**Your objective:**
Nothing in the records may be left out; restate them word for word.

**Data:**
__________________________________________________

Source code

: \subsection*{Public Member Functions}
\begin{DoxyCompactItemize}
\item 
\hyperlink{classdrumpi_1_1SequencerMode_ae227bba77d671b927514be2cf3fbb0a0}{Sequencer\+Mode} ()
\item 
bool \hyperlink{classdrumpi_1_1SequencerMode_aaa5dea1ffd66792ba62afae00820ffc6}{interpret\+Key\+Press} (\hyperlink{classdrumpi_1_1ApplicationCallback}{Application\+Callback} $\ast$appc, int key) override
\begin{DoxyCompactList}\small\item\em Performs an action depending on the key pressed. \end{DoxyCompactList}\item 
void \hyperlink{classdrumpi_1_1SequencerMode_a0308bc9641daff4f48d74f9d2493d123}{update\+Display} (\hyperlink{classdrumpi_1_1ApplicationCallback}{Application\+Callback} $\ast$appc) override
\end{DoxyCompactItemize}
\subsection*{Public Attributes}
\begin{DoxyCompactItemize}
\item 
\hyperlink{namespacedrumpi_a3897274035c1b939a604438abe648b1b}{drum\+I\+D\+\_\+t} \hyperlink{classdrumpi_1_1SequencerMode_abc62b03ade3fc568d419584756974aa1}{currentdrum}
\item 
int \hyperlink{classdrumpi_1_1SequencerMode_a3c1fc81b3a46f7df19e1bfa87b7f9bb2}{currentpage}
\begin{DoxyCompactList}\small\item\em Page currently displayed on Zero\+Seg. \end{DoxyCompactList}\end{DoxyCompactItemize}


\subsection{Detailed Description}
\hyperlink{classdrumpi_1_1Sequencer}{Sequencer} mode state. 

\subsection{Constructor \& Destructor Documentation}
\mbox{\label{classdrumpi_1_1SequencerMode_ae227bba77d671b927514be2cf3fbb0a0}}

__________________________________________________

**Result:**
Source code

: \subsection*{Public Member Functions}
\begin{DoxyCompactItemize}
\item 
\hyperlink{classdrumpi_1_1SequencerMode_ae227bba77d671b927514be2cf3fbb0a0}{Sequencer\+Mode} ()
\item 
bool \hyperlink{classdrumpi_1_1SequencerMode_aaa5dea1ffd66792ba62afae00820ffc6}{interpret\+Key\+Press} (\hyperlink{classdrumpi_1_1ApplicationCallback}{Application\+Callback} $\ast$appc, int key) override
\begin{DoxyCompactList}\small\item\em Performs an action depending on the key pressed. \end{DoxyCompactList}\item 
void \hyperlink{classdrumpi_1_1SequencerMode_a0308bc9641daff4f48d74f9d2493d123}{update\+Display} (\hyperlink{classdrumpi_1_1ApplicationCallback}{Application\+Callback} $\ast$appc) override
\end{DoxyCompactItemize}
\subsection*{Public Attributes}
\begin{DoxyCompactItemize}
\item 
\hyperlink{namespacedrumpi_a3897274035c1b939a604438abe648b1b}{drum\+I\+D\+\_\+t} \hyperlink{classdrumpi_1_1SequencerMode_abc62b03ade3fc568d419584756974aa1}{currentdrum}
\item 
int \hyperlink{classdrumpi_1_1SequencerMode_a3c1fc81b3a46f7df19e1bfa87b7f9bb2}{currentpage}
\begin{DoxyCompactList}\small\item\em Page currently displayed on Zero\+Seg. \end{DoxyCompactList}\end{DoxyCompactItemize}


\subsection{Detailed Description}
\hyperlink{classdrumpi_1_1Sequencer}{Sequencer} mode state. 

\subsection{Constructor \& Destructor Documentation}
\mbox{\label{classdrumpi_1_1SequencerMode_ae227bba77d671b927514be2cf3fbb0a0}}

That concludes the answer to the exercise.